Gucci Mane gives up his freedom, his rights to Atlantic Records while 'Everybody Looking'

Everybody Looking by Gucci Mane
As Mr. Zone 6 himself, Gucci Mane, a.k.a. Guwop, tries to stage a post-lockup comeback with his new album Everybody Looking (the number of which in the list of his official studio LPs is hard to determine since so many of his projects skirt the line between album and mixtape), the kooky, high-rolling, trapped out and formerly leaned out ATLien whose real name is Radric Davis let fans speculate on the ridiculous proposition that clones were made of him recently and gave them the egotistic ultimatum that would either deliver him one million total Instagram followers and the fans a leak of the new album or less than a million followers for him and consequently no leak for fans, all before the set release date of Friday July 22.

Everybody Looking (Atlantic Records/Guwop Enterprises) is straight Gucci as we all know and love him with his signature vocal delivery and style over firm yet hazy beats by Mike Will Made-It and Zaytoven and good enough guest turns by Drake, Kanye West and Young Thug… but although Gucci’s lyrics do service some purposeful topics here and there, he is still for the most part as superficial, dirty, trippy and gangsta as at any time in his past despite his confession that he’s now off syrup drank (or lean), a definite plus for him but a minor part of the album.

Of his more worthwhile content, “Richest Nigga in the Room” has Gucci rapping about his history (ok), in terms of and in the context of money and things largely, but towards the end of the song, it turns into a watery soup of hustling, trapping and a transfixion on money-raking. In “All My Children,” Gucci makes a point about the substantial influence he’s had on the game. Those are pretty much the only two respectable songs on the album, as far as subject matter is concerned. To give you an idea of how shallow it gets at its worst, Gucci claims in "Gucci Please" that one of his major draws as an artist is his alluring sexual attractiveness, and in "At Least a M," he only networks with people of high financial status similar to his.

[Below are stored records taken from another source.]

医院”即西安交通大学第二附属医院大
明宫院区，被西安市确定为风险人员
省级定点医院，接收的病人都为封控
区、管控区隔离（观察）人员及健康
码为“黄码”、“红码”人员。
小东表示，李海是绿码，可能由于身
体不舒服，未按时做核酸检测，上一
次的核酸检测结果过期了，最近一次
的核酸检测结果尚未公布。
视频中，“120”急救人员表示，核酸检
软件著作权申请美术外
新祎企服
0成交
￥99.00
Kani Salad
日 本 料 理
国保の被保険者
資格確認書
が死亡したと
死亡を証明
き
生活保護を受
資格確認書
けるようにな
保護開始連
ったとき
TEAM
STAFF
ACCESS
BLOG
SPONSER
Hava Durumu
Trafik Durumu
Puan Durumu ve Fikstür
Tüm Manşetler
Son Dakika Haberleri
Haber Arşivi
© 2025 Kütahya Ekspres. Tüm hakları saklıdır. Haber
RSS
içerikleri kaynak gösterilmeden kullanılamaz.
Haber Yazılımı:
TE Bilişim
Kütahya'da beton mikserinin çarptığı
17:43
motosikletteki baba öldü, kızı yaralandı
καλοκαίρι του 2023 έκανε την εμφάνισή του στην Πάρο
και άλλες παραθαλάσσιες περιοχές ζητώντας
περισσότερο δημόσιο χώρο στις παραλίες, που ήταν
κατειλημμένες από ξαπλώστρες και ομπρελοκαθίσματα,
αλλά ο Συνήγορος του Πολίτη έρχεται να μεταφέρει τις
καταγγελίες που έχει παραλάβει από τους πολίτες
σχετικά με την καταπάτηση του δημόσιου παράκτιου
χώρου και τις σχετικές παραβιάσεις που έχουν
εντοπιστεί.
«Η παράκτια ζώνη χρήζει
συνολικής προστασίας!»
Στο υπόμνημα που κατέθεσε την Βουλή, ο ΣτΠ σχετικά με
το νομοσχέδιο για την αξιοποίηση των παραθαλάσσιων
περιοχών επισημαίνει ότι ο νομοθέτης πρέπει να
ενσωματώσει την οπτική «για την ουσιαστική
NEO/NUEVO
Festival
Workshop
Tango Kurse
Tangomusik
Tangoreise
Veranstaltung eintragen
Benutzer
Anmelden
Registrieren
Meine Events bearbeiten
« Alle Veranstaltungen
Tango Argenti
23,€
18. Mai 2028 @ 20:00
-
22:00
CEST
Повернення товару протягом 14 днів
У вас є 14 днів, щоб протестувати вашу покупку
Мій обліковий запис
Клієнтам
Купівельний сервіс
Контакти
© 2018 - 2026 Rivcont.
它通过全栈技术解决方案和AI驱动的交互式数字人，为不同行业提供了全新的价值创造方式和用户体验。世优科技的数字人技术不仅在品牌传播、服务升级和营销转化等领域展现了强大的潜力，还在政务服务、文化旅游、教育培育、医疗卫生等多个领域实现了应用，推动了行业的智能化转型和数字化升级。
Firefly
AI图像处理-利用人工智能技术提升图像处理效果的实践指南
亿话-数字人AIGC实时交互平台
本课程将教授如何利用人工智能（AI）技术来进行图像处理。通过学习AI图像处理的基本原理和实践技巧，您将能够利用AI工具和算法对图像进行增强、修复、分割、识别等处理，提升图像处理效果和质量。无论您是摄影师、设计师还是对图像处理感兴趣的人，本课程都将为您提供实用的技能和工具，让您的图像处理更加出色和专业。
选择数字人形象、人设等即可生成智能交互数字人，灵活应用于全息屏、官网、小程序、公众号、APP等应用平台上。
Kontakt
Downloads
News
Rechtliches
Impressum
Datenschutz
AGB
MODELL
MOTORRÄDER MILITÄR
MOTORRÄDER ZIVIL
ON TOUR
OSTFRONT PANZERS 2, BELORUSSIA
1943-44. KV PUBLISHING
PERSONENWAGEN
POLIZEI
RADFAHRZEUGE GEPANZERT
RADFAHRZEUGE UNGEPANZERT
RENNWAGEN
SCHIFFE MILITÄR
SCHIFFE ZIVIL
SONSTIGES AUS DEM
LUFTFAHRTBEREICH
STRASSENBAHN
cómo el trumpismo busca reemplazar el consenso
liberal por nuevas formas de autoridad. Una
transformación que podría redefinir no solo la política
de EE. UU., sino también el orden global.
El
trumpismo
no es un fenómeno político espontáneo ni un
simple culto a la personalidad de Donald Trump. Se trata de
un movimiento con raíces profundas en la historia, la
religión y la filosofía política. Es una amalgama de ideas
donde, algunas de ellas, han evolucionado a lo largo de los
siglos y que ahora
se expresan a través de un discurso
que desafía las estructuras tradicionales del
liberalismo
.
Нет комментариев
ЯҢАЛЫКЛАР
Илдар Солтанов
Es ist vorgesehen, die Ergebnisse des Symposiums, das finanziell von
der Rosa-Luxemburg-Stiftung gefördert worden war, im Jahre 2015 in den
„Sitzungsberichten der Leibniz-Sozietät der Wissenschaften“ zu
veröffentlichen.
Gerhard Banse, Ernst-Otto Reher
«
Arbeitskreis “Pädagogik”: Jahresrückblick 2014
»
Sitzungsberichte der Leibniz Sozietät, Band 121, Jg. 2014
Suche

Gucci Mane still has his old prominent presence of yore over the slowed nasty gutta productions by Mike and Zay with help from Drumma Boy and Southside on two tracks. Gucci might be lean-free but the beats definitely aren’t. Everybody Looking will satisfy the most smitten Gucci-lovers but like in the case of other uninspired return attempts, this one won’t quickly garner for Gucci any more fans that are diehard hip-hop heads at heart. The very casually jamming beats are the album’s best attribute one hundred percent, and the recorded vocals including of course Gucci’s cool basic Southern wordplay are neat, never sloppy, but (and this is a big "but") the main man Gucci’s reversion to his former trap personality and self is mentally lazy and evolutionarily stymieing. He so quickly hopped on board with Atlanta for this LP that he never thought about the longterm benefits of doing it independently with profound messages. Gucci Mane has come back from the pen, but who knows if he’ll properly come back from this.